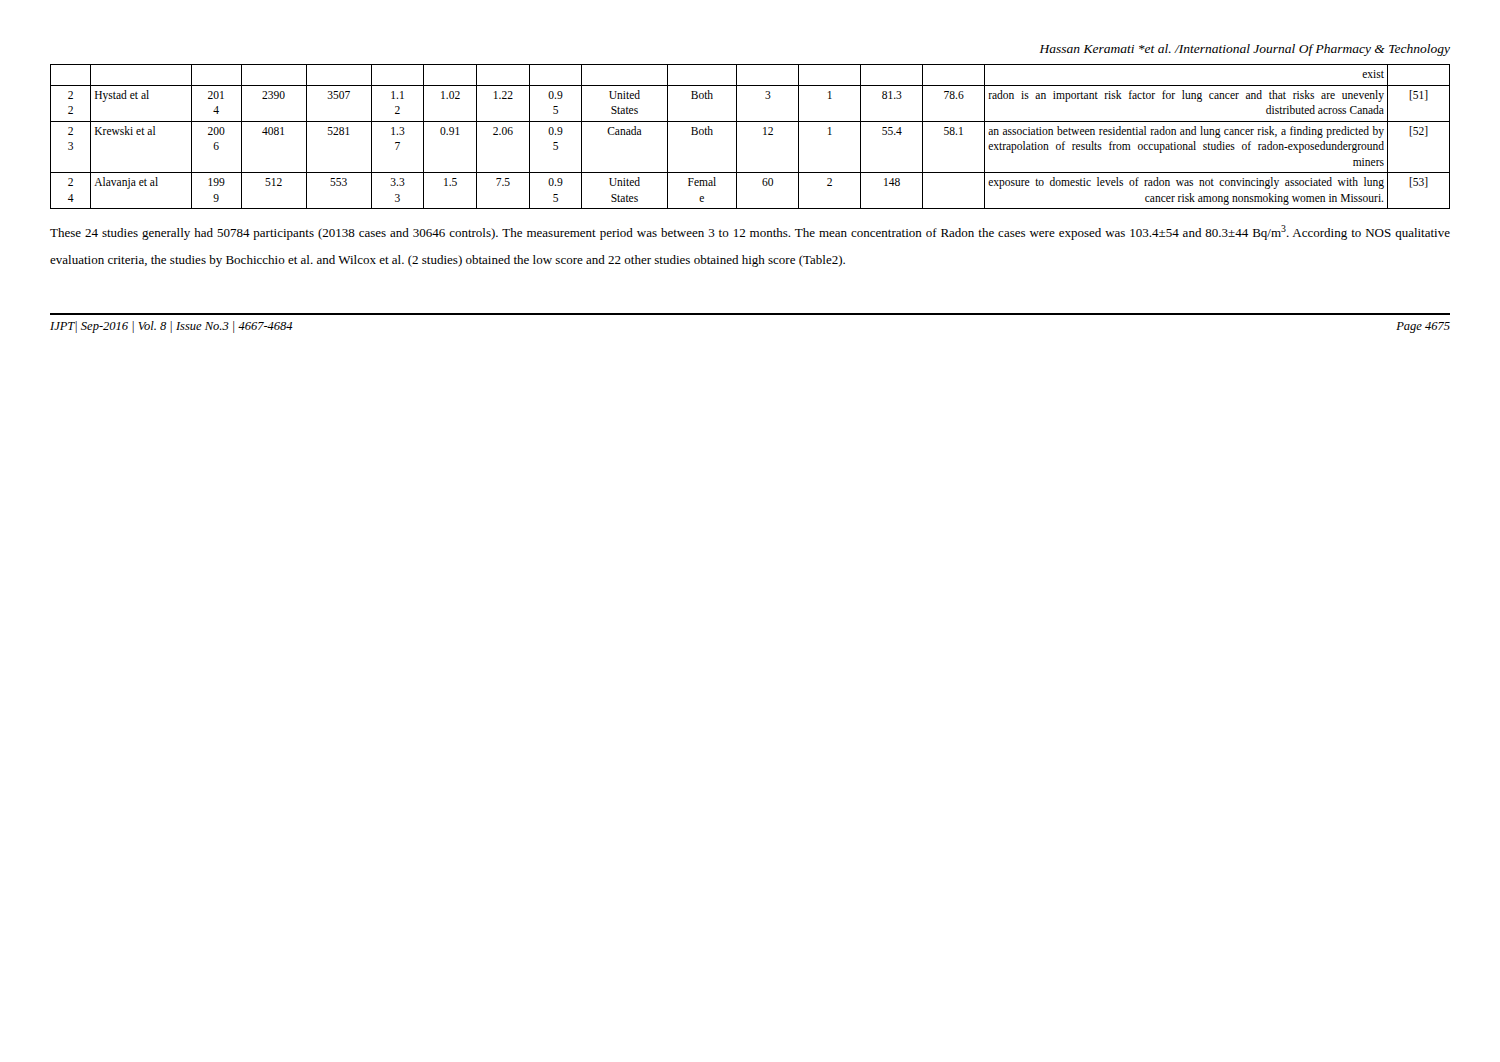Hassan Keramati *et al. /International Journal Of Pharmacy & Technology
| | | | | | | | | | | | | | | | exist | |
| 2 2 | Hystad et al | 201 4 | 2390 | 3507 | 1.1 2 | 1.02 | 1.22 | 0.9 5 | United States | Both | 3 | 1 | 81.3 | 78.6 | radon is an important risk factor for lung cancer and that risks are unevenly distributed across Canada | [51] |
| 2 3 | Krewski et al | 200 6 | 4081 | 5281 | 1.3 7 | 0.91 | 2.06 | 0.9 5 | Canada | Both | 12 | 1 | 55.4 | 58.1 | an association between residential radon and lung cancer risk, a finding predicted by extrapolation of results from occupational studies of radon-exposedunderground miners | [52] |
| 2 4 | Alavanja et al | 199 9 | 512 | 553 | 3.3 3 | 1.5 | 7.5 | 0.9 5 | United States | Femal e | 60 | 2 | 148 | | exposure to domestic levels of radon was not convincingly associated with lung cancer risk among nonsmoking women in Missouri. | [53] |
These 24 studies generally had 50784 participants (20138 cases and 30646 controls). The measurement period was between 3 to 12 months. The mean concentration of Radon the cases were exposed was 103.4±54 and 80.3±44 Bq/m3. According to NOS qualitative evaluation criteria, the studies by Bochicchio et al. and Wilcox et al. (2 studies) obtained the low score and 22 other studies obtained high score (Table2).
IJPT| Sep-2016 | Vol. 8 | Issue No.3 | 4667-4684
Page 4675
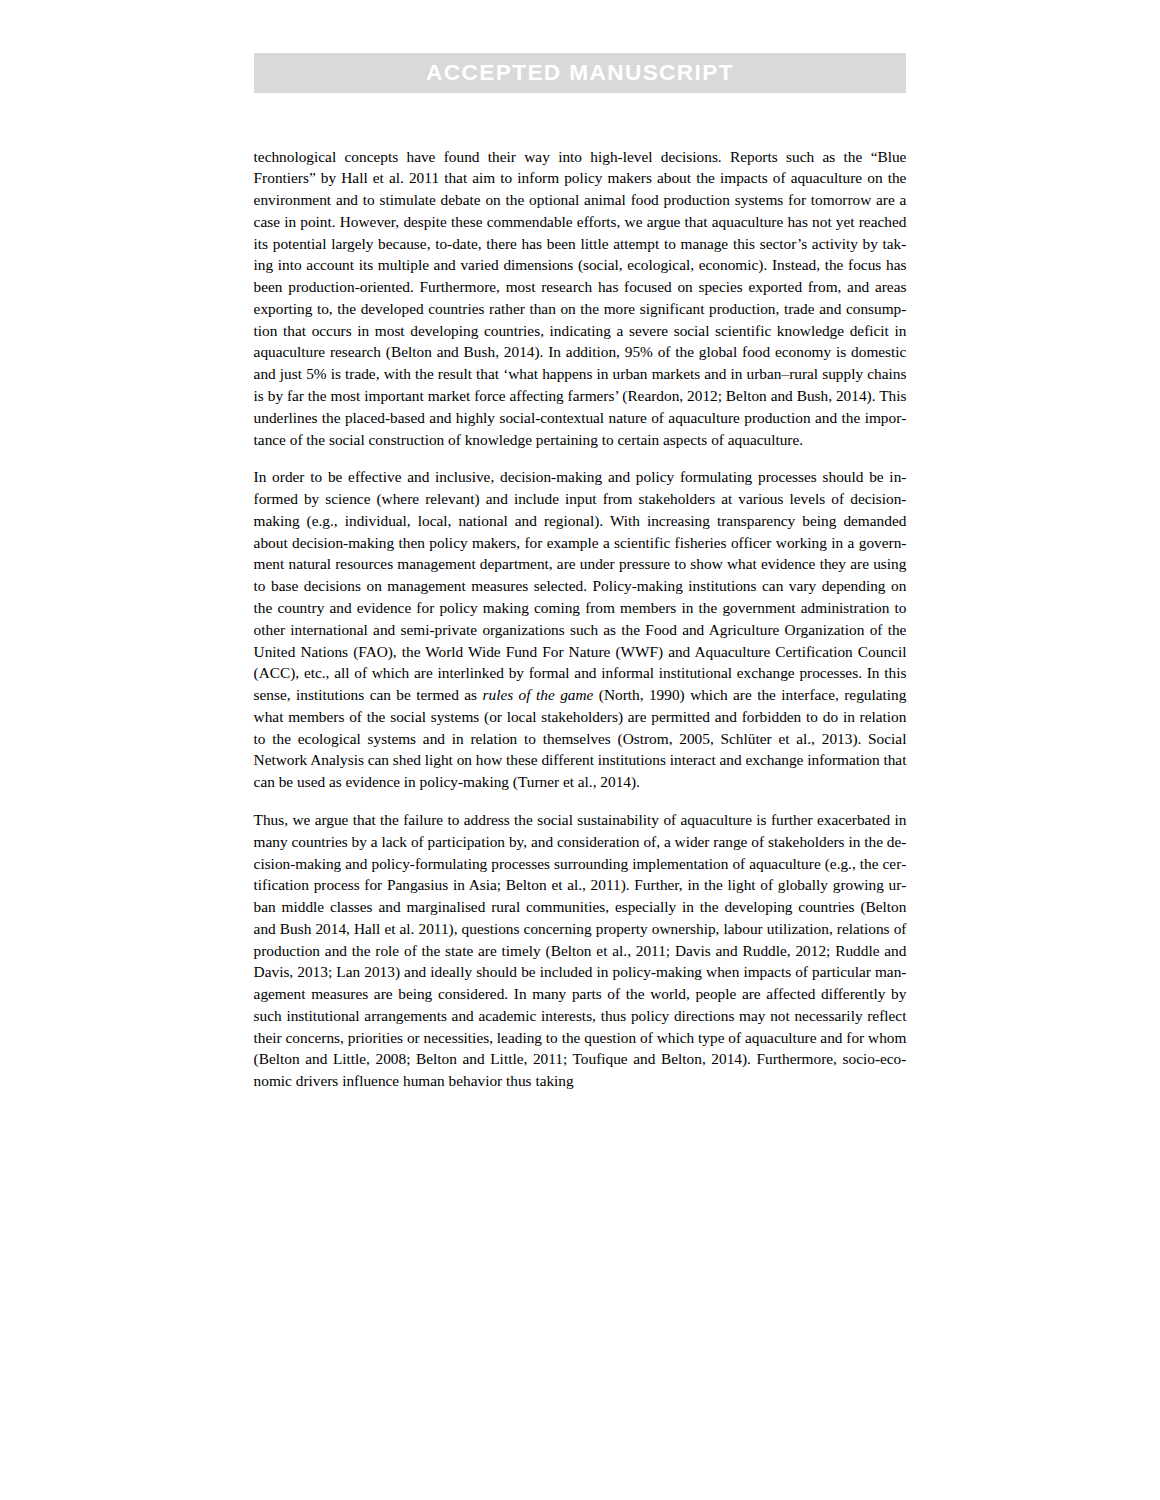ACCEPTED MANUSCRIPT
technological concepts have found their way into high-level decisions. Reports such as the “Blue Frontiers” by Hall et al. 2011 that aim to inform policy makers about the impacts of aquaculture on the environment and to stimulate debate on the optional animal food production systems for tomorrow are a case in point. However, despite these commendable efforts, we argue that aquaculture has not yet reached its potential largely because, to-date, there has been little attempt to manage this sector’s activity by taking into account its multiple and varied dimensions (social, ecological, economic). Instead, the focus has been production-oriented. Furthermore, most research has focused on species exported from, and areas exporting to, the developed countries rather than on the more significant production, trade and consumption that occurs in most developing countries, indicating a severe social scientific knowledge deficit in aquaculture research (Belton and Bush, 2014). In addition, 95% of the global food economy is domestic and just 5% is trade, with the result that ‘what happens in urban markets and in urban–rural supply chains is by far the most important market force affecting farmers’ (Reardon, 2012; Belton and Bush, 2014). This underlines the placed-based and highly social-contextual nature of aquaculture production and the importance of the social construction of knowledge pertaining to certain aspects of aquaculture.
In order to be effective and inclusive, decision-making and policy formulating processes should be informed by science (where relevant) and include input from stakeholders at various levels of decision-making (e.g., individual, local, national and regional). With increasing transparency being demanded about decision-making then policy makers, for example a scientific fisheries officer working in a government natural resources management department, are under pressure to show what evidence they are using to base decisions on management measures selected. Policy-making institutions can vary depending on the country and evidence for policy making coming from members in the government administration to other international and semi-private organizations such as the Food and Agriculture Organization of the United Nations (FAO), the World Wide Fund For Nature (WWF) and Aquaculture Certification Council (ACC), etc., all of which are interlinked by formal and informal institutional exchange processes. In this sense, institutions can be termed as rules of the game (North, 1990) which are the interface, regulating what members of the social systems (or local stakeholders) are permitted and forbidden to do in relation to the ecological systems and in relation to themselves (Ostrom, 2005, Schlüter et al., 2013). Social Network Analysis can shed light on how these different institutions interact and exchange information that can be used as evidence in policy-making (Turner et al., 2014).
Thus, we argue that the failure to address the social sustainability of aquaculture is further exacerbated in many countries by a lack of participation by, and consideration of, a wider range of stakeholders in the decision-making and policy-formulating processes surrounding implementation of aquaculture (e.g., the certification process for Pangasius in Asia; Belton et al., 2011). Further, in the light of globally growing urban middle classes and marginalised rural communities, especially in the developing countries (Belton and Bush 2014, Hall et al. 2011), questions concerning property ownership, labour utilization, relations of production and the role of the state are timely (Belton et al., 2011; Davis and Ruddle, 2012; Ruddle and Davis, 2013; Lan 2013) and ideally should be included in policy-making when impacts of particular management measures are being considered. In many parts of the world, people are affected differently by such institutional arrangements and academic interests, thus policy directions may not necessarily reflect their concerns, priorities or necessities, leading to the question of which type of aquaculture and for whom (Belton and Little, 2008; Belton and Little, 2011; Toufique and Belton, 2014). Furthermore, socio-economic drivers influence human behavior thus taking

• Problem details: Within the lines above, find those holding the word "Both" and copy them.

• Exercise solution:
| 2 2 | Hystad et al | 201 4 | 2390 | 3507 | 1.1 2 | 1.02 | 1.22 | 0.9 5 | United States | Both | 3 | 1 | 81.3 | 78.6 | radon is an important risk factor for lung cancer and that risks are unevenly distributed across Canada | [51] |
| 2 3 | Krewski et al | 200 6 | 4081 | 5281 | 1.3 7 | 0.91 | 2.06 | 0.9 5 | Canada | Both | 12 | 1 | 55.4 | 58.1 | an association between residential radon and lung cancer risk, a finding predicted by extrapolation of results from occupational studies of radon-exposedunderground miners | [52] |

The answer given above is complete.